I’m afraid modesty is out the window, the nurse says.
There are two large windows.
There are three chairs for visitors, comfortable chairs; there is a foldout sofa for a spouse—that would be Peter, Luther’s partner of thirty years, more than thirty years. Peter called two days ago. He said it was time.
So Jimmy and I drove to Las Vegas on Holy Thursday. Luther has been Jimmy’s friend for more than forty years. They met when they were both shoe-leather messengers at a law firm in San Francisco; that was before FedEx, before fax, before e-mail. In those days the windows of the nineteenth floor of the Standard Oil Building could be opened to the hum of traffic below; “Proud Mary,” KFRC-AM Top Forty toiled through the speaker of a transistor radio on the windowsill behind the dispatcher’s desk.
Peter hasn’t slept properly for weeks.

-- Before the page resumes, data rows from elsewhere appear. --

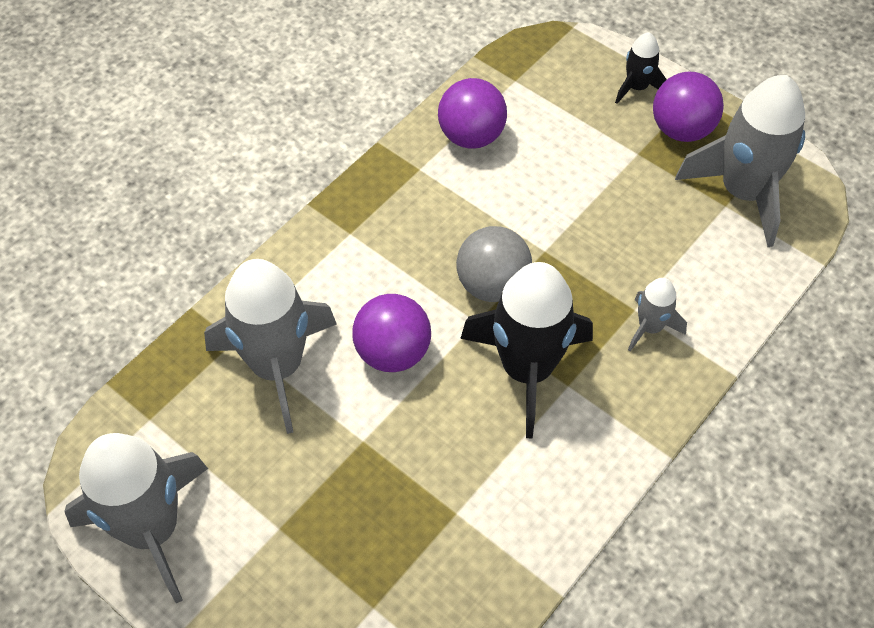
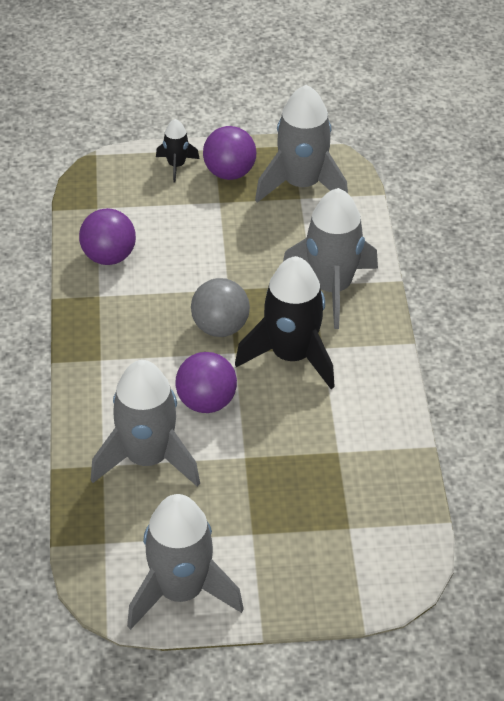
camera: 45 degrees left, 10 degrees down
(650, 327) = (331, 288): grey rocket -> grey rocket, size x2.07

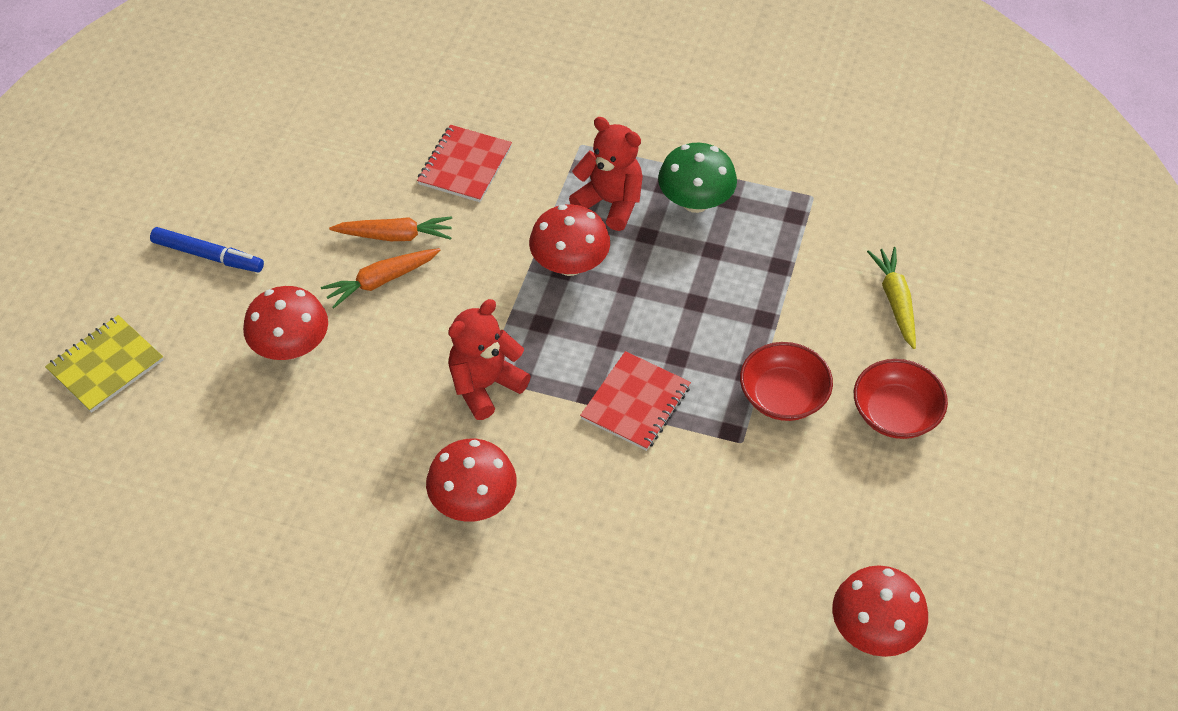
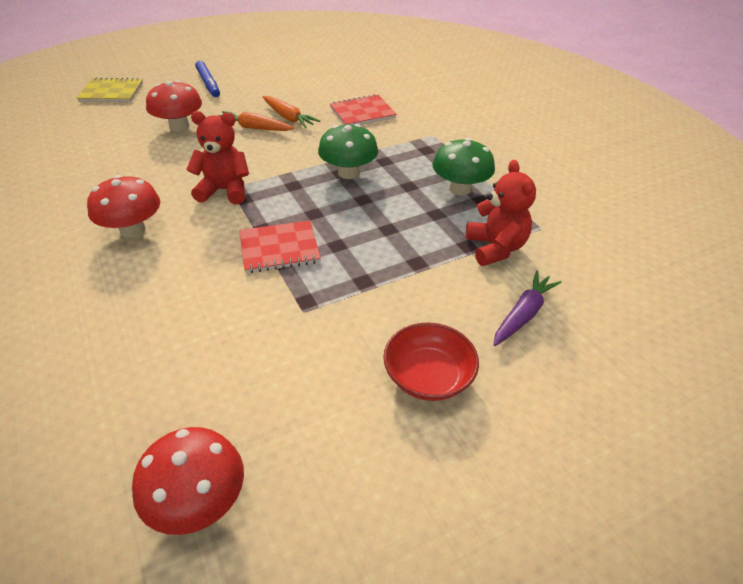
camera: 45 degrees right, 10 degrees down
(570, 264) = (348, 173): red mushroom -> green mushroom
(610, 203) = (411, 163): red teddy bear -> red teddy bear (495, 248)
(783, 396) = (367, 308): red bowl -> none
(895, 301) = (523, 314): yellow carrot -> purple carrot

He tells me he shoves the couch against the bed at night so he can hold on to Luther’s hand.
One time, when Luther had to go home to South Carolina on family business, Jimmy went with him. They walked through the woods behind the house where Luther had grown up. Luther pointed to a branch distended over a brown creek. The old people used to tell us Jesus’s cross was made of yonder tree. Every Easter, the tree puts out white blossoms by way of apology.